An Australian man long rumoured to be associated with the digital currency Bitcoin has now publicly claimed that he is the creator of Bitcoin. Now that is a claim that – if settled – would end one of the biggest mysteries in the tech world. Meanwhile, as of now, the jury is still out on that one and no one has been named undisputedly as the founder of Bitcoin.
Craig Wright spoke to BBC News on Monday claiming to be the man known by the pseudonym Satoshi Nakamoto. Incidentally, Wright has chosen to ‘disclose’his identity only to the BBC, the Economist and GQ. The computer scientist, inventor and academic said he launched the currency in 2009 with the help of others.
The Economist magazine, on its website, said that it still has “nagging” questions about Wright’s claim. He also asserted his role in a lengthy blog post.
The founder’s identity has been shrouded in uncertainty, and the media’s inability to pinpoint the person responsible has led to a series of investigations.
Last year, some reports claimed Wright was the founder and that he had used a false name to mask his identity.
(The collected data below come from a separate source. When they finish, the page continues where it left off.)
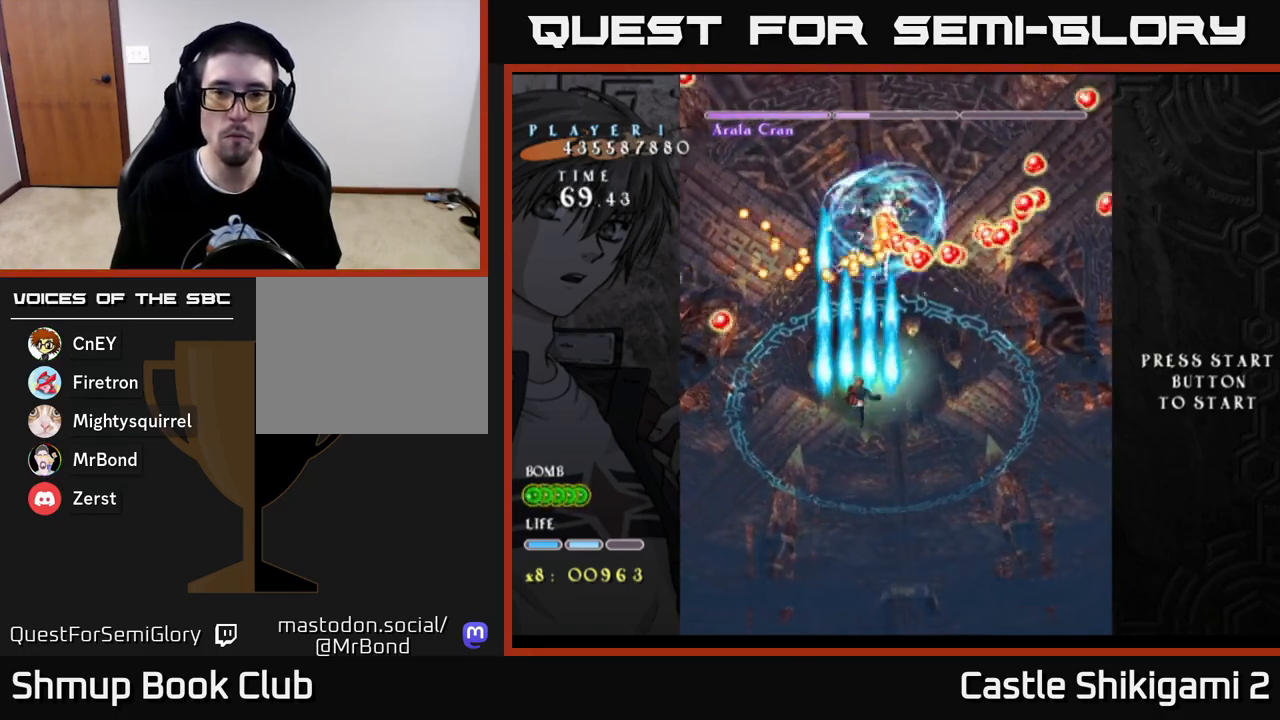
{"buttons": ["B"], "left_stick": "center", "right_stick": "center", "events": [[50, "DPAD_UP", "down"], [167, "DPAD_UP", "up"], [267, "DPAD_RIGHT", "down"], [300, "DPAD_DOWN", "down"], [350, "DPAD_RIGHT", "up"], [483, "DPAD_DOWN", "up"]]}
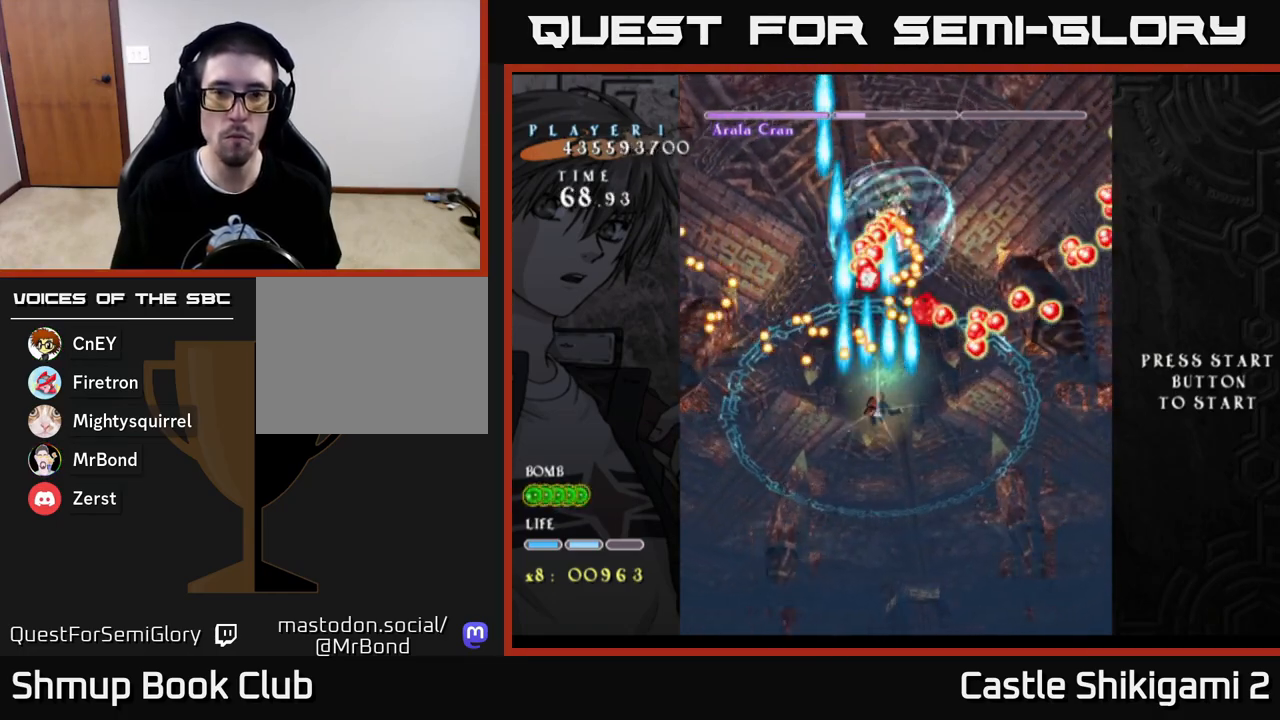
{"buttons": ["B"], "left_stick": "center", "right_stick": "center", "events": [[250, "DPAD_DOWN", "down"], [250, "DPAD_RIGHT", "down"], [333, "DPAD_RIGHT", "up"], [367, "DPAD_DOWN", "up"]]}
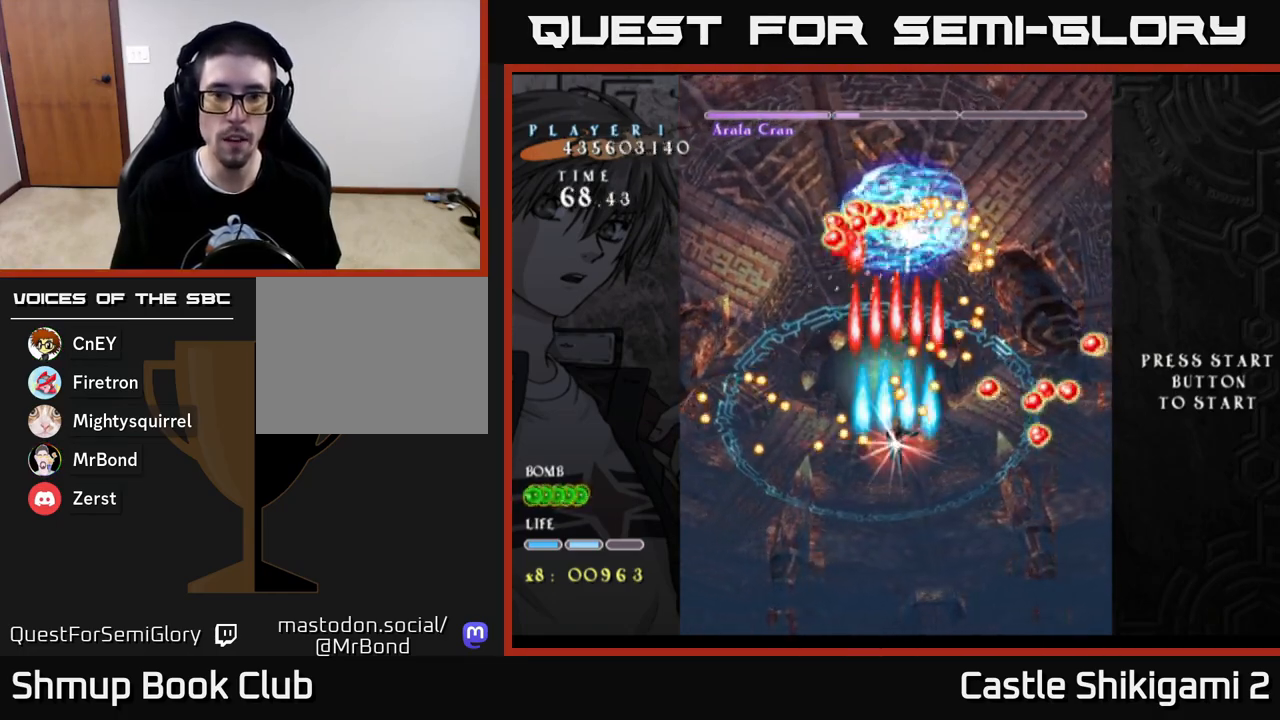
{"buttons": ["X"], "left_stick": "center", "right_stick": "center", "events": [[117, "DPAD_LEFT", "down"], [150, "X", "down"], [200, "B", "up"], [233, "DPAD_UP", "down"], [267, "DPAD_LEFT", "up"], [367, "DPAD_UP", "up"]]}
Wright told the BBC he had decided to make his identity known to stop the spread of “misinformation” about Bitcoin.
Bitcoin is designed for secure financial transactions that require no central authority - no banks, no government regulators.
That makes it attractive to off-the-grid types such as libertarians, people who want to evade tax authorities, and criminals, even though Bitcoin doesn’t guarantee anonymity, since it documents every transaction in a public forum.
According to the BBC, Wright supported his claim to being the founder by signing digital messages using cryptography keys used during the early days of Bitcoin.
If Wright is indeed the founder, he is likely a very wealthy person: the person going by the pseudonym Nakamoto is believed to have amassed about one million Bitcoins, which would be worth about 450 million US dollars if converted to cash, the BBC says.